* _Task list_:
(a) Using the summit notes, explain the reason given for why firms exist.
(b) Please answer these questions from the summit notes:
(i) What is the title of Don Tapscott's new book?
(ii) How long has the speaker been studying web 2.0?
(iii) According to the notes, what is HTML in Web 1.0 a standard for?
(c) List the stages of revolutions that the summit notes attribute to the historian Carlotta Perez.

* _Provided passage_:
────────────────

View Article  Web 2.0 Summit 2006 - Day 2 / The Global Plant Floor with Don Tapscott
Day 2 notes from Web 2.0 Summit in San Francisco, CA:

[my analysis and notes are in these square brackets.]


The Global Plant Floor, by Don Tapscott, author of the new book Wikinomics
    • Just now publishing "wikinomics" - a new book about how mass collaboration changes everything
    • Available for pre-order now:
    • First chapter is available here




    • Carlotta Perez, historian, talks about all revolutions: excitement, bubble, bubble burst, actual deployment cycle. We're now heading into the real period of the web finally.
    • This is the biggest change to company structures, competition, and the way companies create value that has happened in the past hundred years!
    • My company has done large $500M syndicated research projects to understand this stuff.
    • I have been studying web 2.0 for six years now.
    • Web 1.0: HTML; standard for presentation
    • Web 2.0: web services; multimedia, geospatial, mobility, integration, "the thing"; it is becoming a platform for application building in its own right but is not a presentation layer.
    • The act of putting stuff on the web is "programming" the machine.
    • Enterprise 2.0 is about the economics of collaboration:
      • Why do firms exist? Transaction costs; the cost of coordination to bring it all together to solve a problem. Otherwise, everything would be built by individuals. It's cheaper to do things in the corporation than as a single person.

────────────────

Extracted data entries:
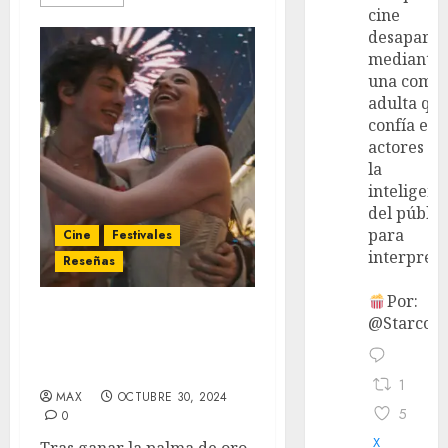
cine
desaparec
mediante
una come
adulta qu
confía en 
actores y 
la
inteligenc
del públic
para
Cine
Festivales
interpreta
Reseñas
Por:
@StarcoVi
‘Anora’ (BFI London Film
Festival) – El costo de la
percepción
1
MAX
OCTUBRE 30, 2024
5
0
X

────────────────

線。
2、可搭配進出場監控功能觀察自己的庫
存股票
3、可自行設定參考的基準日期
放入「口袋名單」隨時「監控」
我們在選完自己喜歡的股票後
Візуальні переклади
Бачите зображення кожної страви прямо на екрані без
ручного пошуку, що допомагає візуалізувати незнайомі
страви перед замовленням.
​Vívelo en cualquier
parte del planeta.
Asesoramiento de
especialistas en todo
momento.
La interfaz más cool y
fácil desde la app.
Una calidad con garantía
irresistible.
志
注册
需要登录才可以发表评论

────────────────

* _Responses by item number_:
(a) Firms exist because of transaction costs, meaning the cost of coordinating everything needed to solve a problem. Without firms, individuals would build everything, but doing things within a corporation is cheaper than doing them as a single person.

(b)
(i) Wikinomics
(ii) Six years
(iii) Presentation

(c)
- Excitement
- Bubble
- Bubble burst
- Actual deployment cycle